The Golgi complex is present in every eukaryotic cell, from yeast to humans, and functions in posttranslational protein modifications and sorting of these molecules to post-Golgi destinations. Both processes require an acidic lumenal pH and transport of substrate and reactants into and out of the Golgi lumen. Endogenous ion channels are expected to be important for regulating the ionic environment within the Golgi lumen. This proposal is to isolate and characterize these endogenous ion channels of the Golgi complex and is a collaboration between two laboratories, one that studies ion channels and one that studies Golgi function. Single ion channel studies are now feasible because we have recently improved the isolation of a Golgi fraction from rat liver. We eliminated proteins transiting the Golgi and achieved a 400-700 fold enrichment of endogenous Golgi proteins. Ion channels in the enriched fraction have been incorporated into planar lipid bilayers. We named the most prevalent ion channel GOLAC1 (Golgi Anion Channel 1). This channel has novel properties and is modulated by pH on the lumenal surface. Two hypotheses are proposed for the function of the GOLAC 1: first, it provides counterions necessary for acidification of the Golgi lumen by an electrogenic H+ATPase and second, it removes phosphate (generated by glycosylation and sulfation) from the Golgi lumen. There are three specific aims. (1) Electrophysiologically characterize anion and cation channels of the Golgi. (2) Obtain peptide and cDNA sequence by enriching for channel activity with subfractionation of detergent- solubilized Golgi proteins.
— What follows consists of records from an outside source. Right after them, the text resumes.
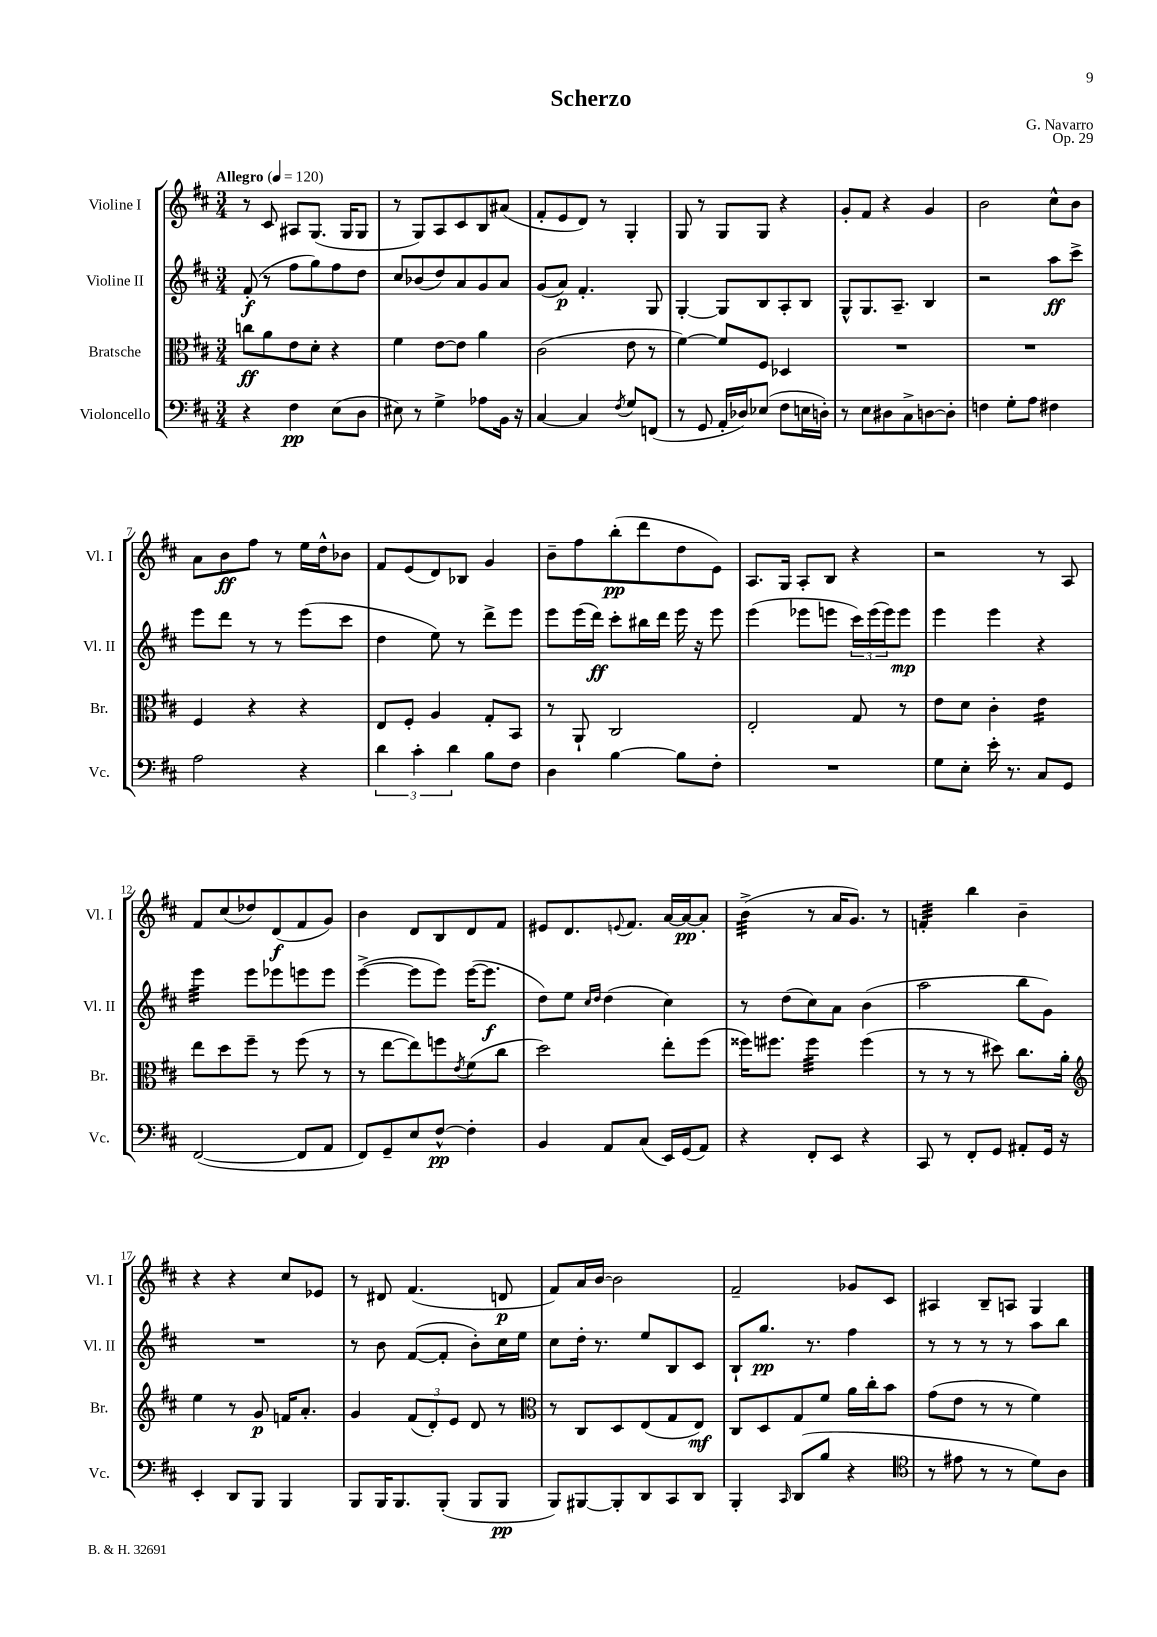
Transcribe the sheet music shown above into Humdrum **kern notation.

**kern	**kern	**kern	**kern
*staff4	*staff3	*staff2	*staff1
*clefF4	*clefC3	*clefG2	*clefG2
*k[f#c#]	*k[f#c#]	*k[f#c#]	*k[f#c#]
*M3/4	*M3/4	*M3/4	*M3/4
*MM120	*MM120	*MM120	*MM120
4r	8cc	(8f#'	8r
.	8a	8r	8c#
4F#	8e	8ff#	8A#
.	8d'	8gg)	(8.G
(8E	4r	8ff#	.
.	.	.	16G
8D	.	8dd	8G
=	=	=	=
8E#)	4f#	8cc#	8r
8r	.	(8b-	8G)
4G^	[8e	8dd)	8A
.	8e]	8a	8c#
8A-	4a	8g	8B
16BB	.	8a	(8a#
16r	.	.	.
=	=	=	=
[4C#	(2c#	(8g	8f#'
.	.	8a)	8e
4C#]	.	4.f#'	8d)
.	.	.	8r
8qF#	.	.	.
8G	8e	.	4G'
(8FF	8r	8G	.
=	=	=	=
8r	[4f#)	[4G'	8G
8GG	.	.	8r
16AA'	8f#]	8G]	8G
16D-)	.	.	.
(8E-	8F#	8B	8G
8F#	4D-	8A'	4r
16E	.	8B	.
16D')	.	.	.
=	=	=	=
8r	2.r	8G^^	8g'
8E	.	8.G	8f#
8D#	.	.	4r
.	.	8.A~	.
8C#^	.	.	.
[8D	.	4B	4g
8D']	.	.	.
=	=	=	=
4F	2.r	2r	2b
8G'	.	.	.
8A	.	.	.
4F#	.	8aa	8cc#^^
.	.	8ccc#^	8b
=	=	=	=
2A	4F#	8eee	8a
.	.	8ddd	8b
.	4r	8r	8ff#
.	.	8r	8r
4r	4r	(8eee	16ee
.	.	.	16dd^^
.	.	8ccc#	8b-
=	=	=	=
6d	8E	4dd	8f#
.	8F#'	.	(8e
6c#'	.	.	.
.	4A	8ee)	8d)
6d	.	.	.
.	.	8r	8B-
8B	8G'	8ddd^	4g
8F#	8BB	8eee	.
=	=	=	=
4D	8r	8eee	8b~
.	8AA`	(16eee	8ff#
.	.	16ddd)	.
[4B	2C#	8ccc#'	(8bb'
.	.	16bb#	8ddd
.	.	16ddd	.
8B]	.	16eee	8dd
.	.	16r	.
8F#'	.	8eee	8e)
=	=	=	=
2.r	2E'	(4eee	8.A
.	.	.	16G
.	.	8eee-	8A'
.	.	8eee	8B
.	8G	24ccc#)	4r
.	.	(24eee	.
.	.	24eee)	.
.	8r	8eee	.
=	=	=	=
8G	8e	4eee	2r
8E'	8d	.	.
16e'	4c#'	4eee	.
8.r	.	.	.
8C#	4e	4r	8r
8GG	.	.	8A
=	=	=	=
([2FF#	8ee	4eee	8f#
.	8dd	.	(8cc#
.	8ff#~	8eee	8dd-)
.	8r	8eee-	(8d
8FF#]	(8ff#	8eee	8f#
8AA	8r	8eee	8g)
=	=	=	=
8FF#)	8r	([4eee^	4b
8GG~	[8ee	.	.
8E	8ee])	8eee]	8d
[8F#^^	8ff	8eee)	8B
.	8qe	.	.
4F#']	(8f#	([16eee	8d
.	.	8.eee]	.
.	8cc#	.	8f#
=	=	=	=
4BB	2dd)	8dd)	8e#
.	.	8ee	8.d
.	.	16qqcc#	.
.	.	16qqdd	.
8AA	.	(4dd	.
.	.	.	8qqe
.	.	.	8.f#
(8C#	.	.	.
16EE)	8ee'	4cc#)	[16a
(16GG	.	.	16a_
8AA)	(8ff#	.	8a']
=	=	=	=
4r	16ff##)	8r	(4b^
.	8.ff#	.	.
.	.	(8dd	.
8FF#'	4ff#	8cc#)	8r
8EE	.	8a	16a
.	.	.	8.g)
4r	(4ff#	(4b	.
.	.	.	8r
=	=	=	=
8CC#	8r	2aa	4f'
8r	8r	.	.
8FF#'	8r	.	4bb
8GG	8dd#)	.	.
8AA#'	8.cc#	8bb	4b~
16GG	.	8g)	.
16r	16a'	.	.
=	=	=	=
*	*clefG2	*	*
4EE'	4ee	2.r	4r
8DD	8r	.	4r
8BBB	8g	.	.
4BBB	16f	.	8cc#
.	8.a'	.	.
.	.	.	8e-
=	=	=	=
8BBB	4g	8r	8r
16BBB	.	8b	8d#
8.BBB	.	.	.
.	(12f#	([8f#	(4.f#
.	12d')	.	.
(8BBB'	.	8f#']	.
.	12e	.	.
8BBB	8d	8b')	.
8BBB	8r	16cc#	8d
.	.	16ee	.
=	=	=	=
*	*clefC3	*	*
8BBB)	8r	8cc#	8f#)
[8BBB#	8C#	16dd'	16a
.	.	8.r	[16b
8BBB#']	8D	.	2b]
8DD	(8E	8ee	.
8CC#	8G	8B	.
8DD	8E)	8c#	.
=	=	=	=
4BBB'	8C#	8B`	2f#~
.	8D	8.gg	.
16qqCC#	.	.	.
(8DD	8G	.	.
.	.	8.r	.
8B	8f#	.	.
4r	16a	4ff#	8g-
.	16cc#'	.	.
.	8b	.	8c#
=	=	=	=
*clefC4	*	*	*
8r	(8g	8r	4A#
8e#	8e	8r	.
8r	8r	8r	8B~
8r	8r	8r	8A
8d)	4f#)	8aa	4G
8A	.	8bb	.
==	==	==	==
*-	*-	*-	*-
Proteins that enrich in parallel with channel activity will be identified using 2D-gel electrophoresis, mass spectrometry, and peptide sequencing. The cDNA identified will be expressed, purified, and confirmed to be a GOLAC in bilayer studies and a Golgi protein by immunofluorescence. (3) Study modulation of Golgi channels by candidate molecules and cell factors. From a clinical viewpoint, there are an increasing number of diseases classified as ion channelopathies. It is likely that some human diseases will be due to mutations of endogenous Golgi channels.
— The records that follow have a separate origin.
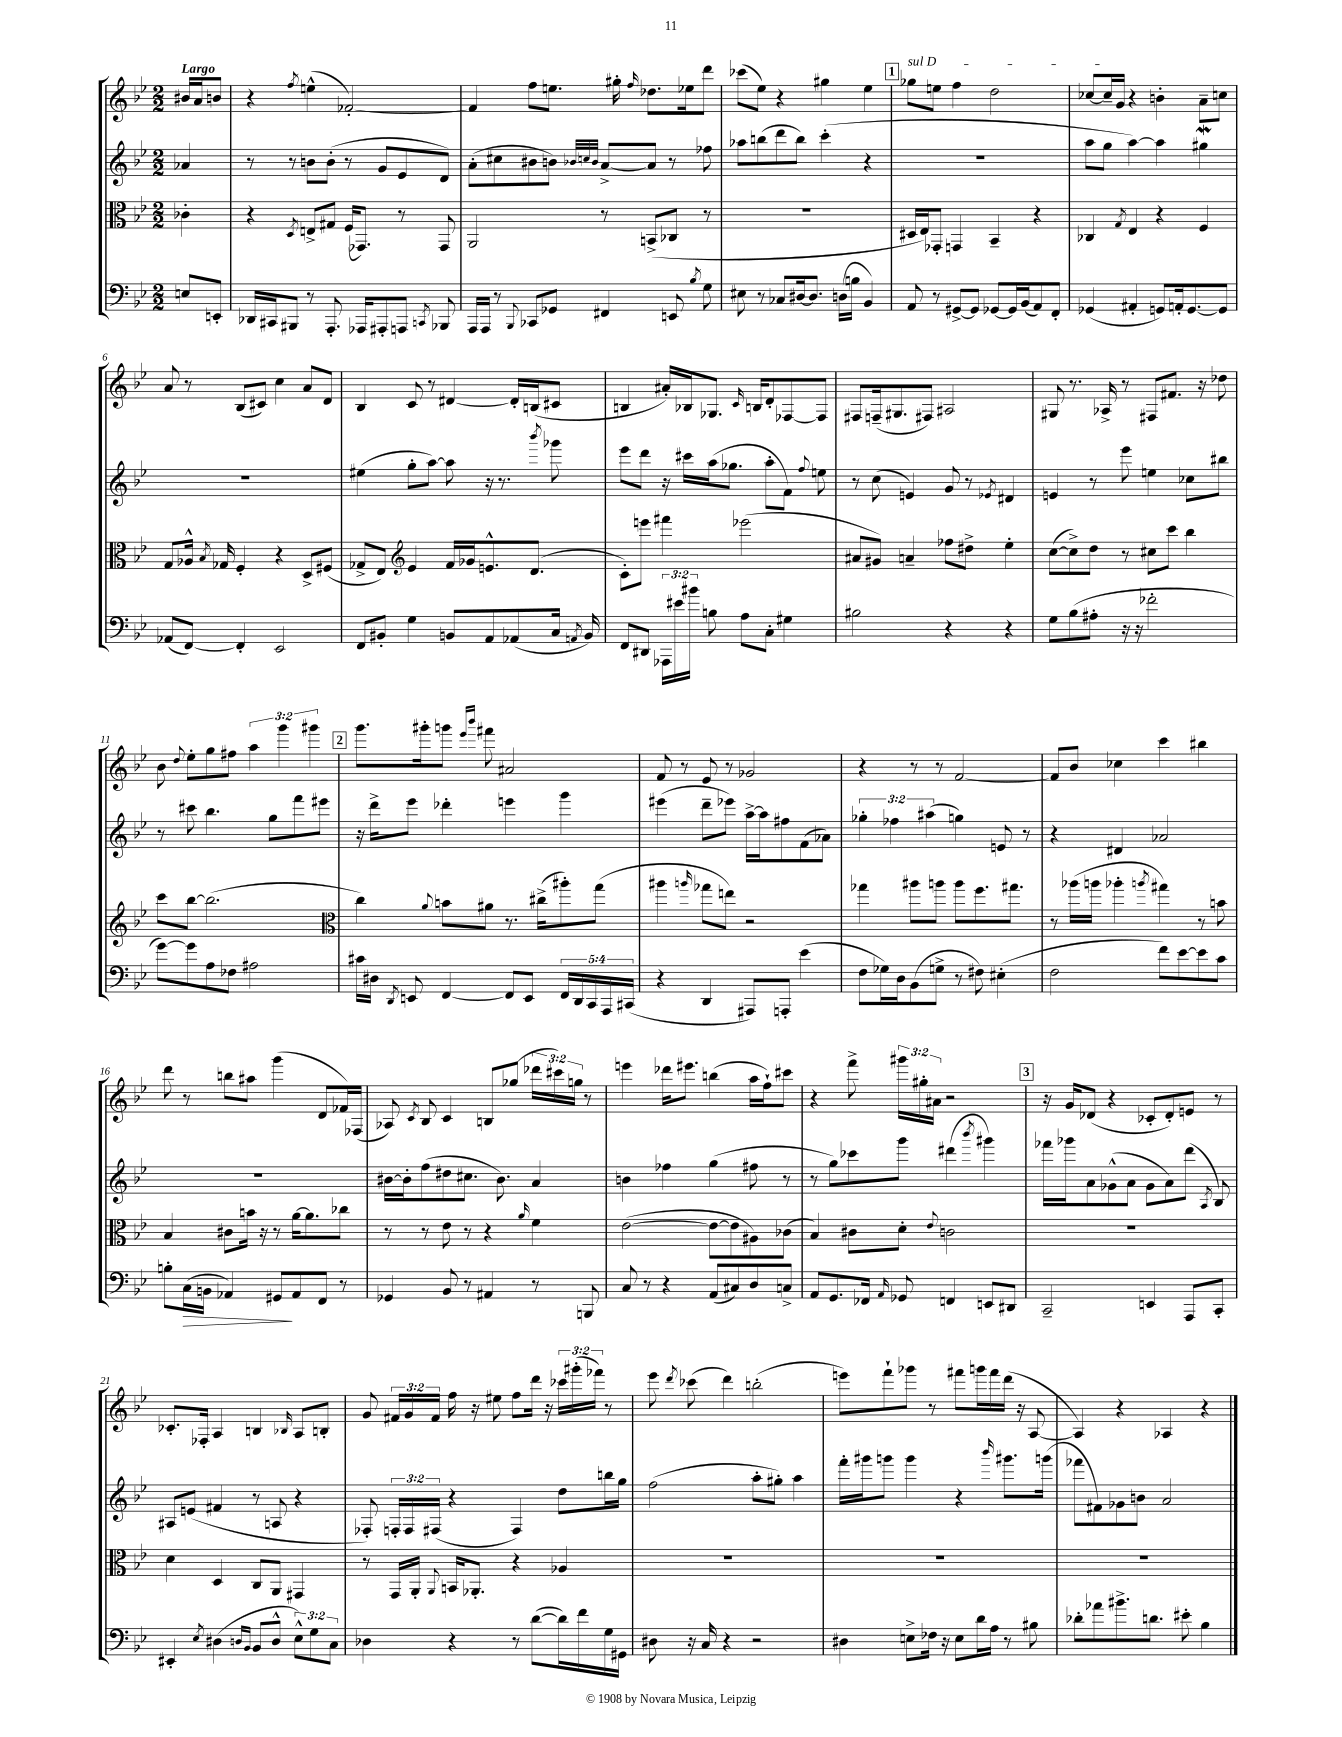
<<
\new StaffGroup <<
\new Staff = "s0" {
    \clef treble \key bes \major \numericTimeSignature \time 2/2 \override Staff.TupletNumber.text = #tuplet-number::calc-fraction-text \partial 4 \tempo "Largo"
    \autoBeamOff bis'16[ a'16 b'8] |
    r4 \acciaccatura { f''8 } e''4-^( fes'2~-.) |
    fes'4 f''8[ e''8.] gis''16-. \grace { f''16 } des''8.[ ees''16 d'''8] |
    ces'''8[( ees''8]) r4 gis''4 ees''4 |
    \mark \markup { \box "1" } \once \override TextSpanner.bound-details.left.text = \markup { \italic "sul D" } ges''8[\startTextSpan e''8] f''4 d''2 |
    ces''8[~ ces''16-- g'16]\stopTextSpan r4 b'4-. a'8[-- c''8] |
    a'8 r8 bes8[( cis'8]) c''4 a'8[ d'8] |
    bes4 c'8 r8 dis'4~ dis'16[-. b16( cis'8] |
    b4 ais'16[-.) bes16 ges8.] \grace { c'16 } b16[ d'8-. fes8~ fes8] |
    fis8[ f16--( gis8. fis8]) ais2 |
    gis8 r8. aes16-> r8 fis8[ fis'8.] r16 des''8 |
    bes'8 \appoggiatura { d''8 } ees''8[-. g''8 fis''8] \tuplet 3/2 { a''4 g'''4 gis'''4 } |
    \mark \markup { \box "2" } g'''8.[ gis'''16-. g'''8] \grace { ees'''16[ bes'''16] } fis'''8 ais'2 |
    f'8 r8 ees'8 r8 ges'2 |
    r4 r8 r8 f'2~ |
    f'8[ bes'8] ces''4 c'''4 bis''4 |
    d'''8 r8 b''8[ ais''8] g'''4( d'8[ fes'16) fes16]( |
    aes8) \acciaccatura { c'8 } bes8 c'4 b8[ ges''8]( \tuplet 3/2 { des'''16[ cis'''16) g''16] } r8 |
    e'''4 des'''16[ eis'''8.] b''4( a''16[ f''16-!) cis'''8] |
    r4 f'''8-> \tuplet 3/2 { gis'''16[ gis''16-. ais'16] } r2 |
    \mark \markup { \box "3" } r16 g'16[ des'8]( r4 ces'8[-. des'8-.) e'8] r8 |
    ces'8.[-. fes16]-. a4 b4 \grace { bes16 } a8[ b8]-. |
    g'8 \tuplet 3/2 { fis'16[ g'16 fis'16] } f''16 r16 eis''8 f''8[ d'''16] r16 \tuplet 3/2 { ces'''16[ gis'''16-.( fes'''16]) } r8 |
    ees'''8 \acciaccatura { d'''8 } ces'''8( d'''4) b''2-.( |
    e'''8[) f'''8-! ges'''8] r8 fis'''8[ g'''16 fis'''16 d'''16]( r16 a8~ |
    a4) r4 aes4 r4 \bar "|." |
}
\new Staff = "s1" {
    \clef treble \key bes \major \numericTimeSignature \time 2/2 \override Staff.TupletNumber.text = #tuplet-number::calc-fraction-text \partial 4
    \autoBeamOff aes'4 |
    r8 r8 b'8[ b'8]-.( r8 g'8[ ees'8 d'8]) |
    a'8[-.( cis''8 bis'8 b'8]) \grace { bes'32[ c''32 bes'32] } a'8[~-> a'8] r8 fes''8 |
    aes''8[ b''8( d'''8 b''8]) c'''4-.( r4 |
    \mark \markup { \box "1" } R1 |
    a''8[ g''8] a''4~) a''4 gis''4\mordent |
    R1 |
    eis''4( g''8[-. a''8]~) a''8 r16 r8. \acciaccatura { bes'''8 } ges'''8 |
    ees'''8[ d'''8] r16 cis'''16[ a''16( ges''8.] a''8[-. f'8]) \appoggiatura { f''8 } e''8 |
    r8 c''8( e'4) g'8 r8 \acciaccatura { ees'8 } dis'4 |
    e'4 r8 ees'''8 e''4 ces''8[ bis''8] |
    r8 cis'''8 bes''4. g''8[ f'''8 eis'''8] |
    \mark \markup { \box "2" } r16 d'''16[-> ees'''8] des'''4-. e'''4 g'''4 |
    eis'''4( d'''8[-- ees'''8]) a''16[~-> a''16 fis''8 f'8( aes'8]) |
    \tuplet 3/2 { ges''4-. fes''4 ais''4( } g''4) e'8 r8 |
    r4 dis'4 aes'2 |
    R1 |
    bis'16[~ bis'16-. f''8( dis''8 cis''8.] bis'8.) a'4 |
    b'4 fes''4 g''4( fis''8 r8 |
    r8 g''8[) ces'''8 g'''8] dis'''4( \acciaccatura { bes'''8 } gis'''4) |
    \mark \markup { \box "3" } fes'''16[ ges'''16 a'8 ges'8-^( a'8] ges'8[ a'8) d'''8]( \acciaccatura { a8 } bes8) |
    ais8[ e'8]( fis'4 r8 a8 r4 |
    fes8-.) \tuplet 3/2 { f16[-. f16 fis16]( } r4 fis4) d''8[ b''16 g''16] |
    f''2( a''8[-. gis''8]-.) a''4 |
    f'''16[-. gis'''16 g'''8] g'''4 r4 \grace { bes'''16 } gis'''8.[ g'''16]( |
    fes'''8[ fis'8) ges'8 b'8] a'2 \bar "|." |
}
\new Staff = "s2" {
    \clef alto \key bes \major \numericTimeSignature \time 2/2 \partial 4
    \autoBeamOff ces'4-. |
    r4 \acciaccatura { d8 } e8[-> gis8] f16[( ges,8.]) r8 ges,8 |
    a,2 r8 b,8[->( ces8] r8 |
    R1 |
    \mark \markup { \box "1" } dis16[ ees16) ges,8]-. g,4 bes,4-- r4 |
    ces4 \acciaccatura { g8 } ees4 r4 f4 |
    g8[ aes16]-^ \acciaccatura { bes8 } ges16 f4-. r4 d8[-> fis8]( |
    ges8[-> ees8]) \clef treble ees'4 f'16[ ges'16 e'8.-^ d'8.]( |
    c'8[-.) e'''8] fis'''4 ees'''2( |
    ais'8[ gis'8]) a'4-- fes''8[ dis''8]-> ees''4-. |
    c''8[~( c''8->) d''8] r8 cis''8[ c'''8] bes''4 |
    c'''8[ bes''8]~ bes''2.( |
    \mark \markup { \box "2" } \clef alto c''4) \appoggiatura { a'8 } b'8[ ais'8] r8. cis''16[->( ais''8-.) g''8]( |
    ais''4 \grace { a''16 } ges''8[ e''8]) r2 |
    ges''4 ais''8[ a''8] a''8[ f''8. gis''8.] |
    r8 aes''16[( a''16] aes''4-. \acciaccatura { a''8 } gis''4) r8 b'8 |
    bes4 cis'8[ b'16] r16 r8 a'16[~ a'8. ces''8] |
    r8 r8 ees'8 r8 r4 \grace { a'16 } f'4 |
    ees'2~( ees'8[~ ees'8 ais8) ces'8]( |
    bes4) cis'8[ d'8]-. \appoggiatura { ees'8 } c'2 |
    \mark \markup { \box "3" } R1 |
    d'4 d4 c8[ a,8] gis,4 |
    r8 g,16[ a,16]-. \appoggiatura { a,8 } b,16[ aes,8.]-. r4 aes4 |
    R1 |
    R1 |
    R1 \bar "|." |
}
\new Staff = "s3" {
    \clef bass \key bes \major \numericTimeSignature \time 2/2 \override Staff.TupletNumber.text = #tuplet-number::calc-fraction-text \partial 4
    \autoBeamOff e8[ e,8]-. |
    des,16[ cis,16 bis,,8] r8 a,,8.-. aes,,16[ ais,,8-. a,,8] \acciaccatura { c,8 } bes,,8 |
    a,,16[ a,,16] r8 \appoggiatura { bes,,8 } ces,8[ ges,8] fis,4 e,8 \acciaccatura { bes8 } g8 |
    eis8 r8 ces8[ dis16~ dis8.] d16[( b16] bes,4) |
    \mark \markup { \box "1" } a,8 r8 gis,8[~-> gis,8] ges,8[~ ges,16 bes,16( a,8) f,8]-. |
    ges,4( ais,4-. g,8[) a,16-. g,8.~ g,8] |
    aes,8[( f,8]~) f,4-. ees,2 |
    f,8[ bis,8]-. g4 b,8[ a,8 aes,8( c16] \acciaccatura { a,8 } b,16) |
    f,8[ dis,8] \tuplet 3/2 { aes,,16[ eis'16 bis'16] } b8 a8[ c8]-. gis4 |
    bis2 r4 r4 |
    g8[ bes8( ais8]-. r16 r16 fes'2-. |
    g'8[~) g'8 a8 fes8] ais2 |
    \mark \markup { \box "2" } cis'16[ dis16] \acciaccatura { d,8 } e,8 f,4~ f,8[ e,8] \tuplet 5/4 { f,16[ d,16 c,16 a,,16 cis,16]( } |
    r4 d,4 ais,,8[) a,,8]-. ees'4( |
    f8[ ges16) d16 bes,8( g8]-> r8 fis8) eis4-.( |
    f2 f'8[) ees'8~ ees'8 c'8] |
    b8[-. c16\>( b,16] aes,4) gis,8[\! aes,8 f,8] r8 |
    ges,4 bes,8 r8 ais,4 r8 b,,8 |
    c8 r8 r4 a,8[( cis8) d8 c8]-> |
    a,8[ g,8. fes,16] \grace { a,16 } ges,8 f,4 e,8[ dis,8] |
    \mark \markup { \box "3" } c,2-- e,4 a,,8[ c,8]-. |
    eis,4-. \acciaccatura { ees8 } dis4( \grace { d16[ bes,16] } bes,8[ d8]-^ \tuplet 3/2 { ees8[-^) g8 c8] } |
    des4 r4 r8 d'8[~( d'16) f'16 g16 gis,16] |
    dis8 r16 c16 r4 r2 |
    dis4 e8[-> fes16] r16 e8[ d'16 a16] r8 bis8 |
    des'8[-. aes'8 bis'8.-> d'8.] eis'8-. bes4 \bar "|." |
}
>>
>>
高尔基复合体存在于从酵母到人类的每个真核细胞中，并在翻译后蛋白质修饰和将这些分子分类到高尔基后目的地中发挥作用。这两个过程都需要酸性的腔内 pH 值以及底物和反应物进出高尔基腔的运输。预计内源离子通道对于调节高尔基体腔内的离子环境非常重要。该提案旨在分离和表征高尔基复合体的这些内源离子通道，是两个实验室之间的合作，一个研究离子通道，另一个研究高尔基体功能。单离子通道研究现在是可行的，因为我们最近改进了从大鼠肝脏中分离高尔基体部分。我们消除了通过高尔基体的蛋白质，并实现了内源高尔基体蛋白质 400-700 倍的富集。富集部分中的离子通道已被纳入平面脂质双层中。我们将最常见的离子通道命名为 GOLAC1（高尔基阴离子通道 1）。该通道具有新颖的特性，并受腔表面 pH 值调节。对于 GOLAC 1 的功能，提出了两种假设：首先，它通过生电 H+ATP 酶提供高尔基体腔酸化所需的抗衡离子，其次，它从高尔基体腔中去除磷酸盐（由糖基化和硫酸化产生）。具体目标有三个。 (1) 电生理学表征高尔基体的阴离子和阳离子通道。 (2) 通过对去污剂溶解的高尔基体蛋白进行亚分级来富集通道活性，从而获得肽和 cDNA 序列。与通道活性同时富集的蛋白质将使用 2D 凝胶电泳、质谱和肽测序进行鉴定。鉴定出的 cDNA 将被表达、纯化，并通过免疫荧光证实为双层研究中的 GOLAC 和高尔基体蛋白。 (3) 研究候选分子和细胞因子对高尔基体通道的调节。从临床角度来看，越来越多的疾病被归类为离子通道病。一些人类疾病很可能是由于内源性高尔基体通道的突变造成的。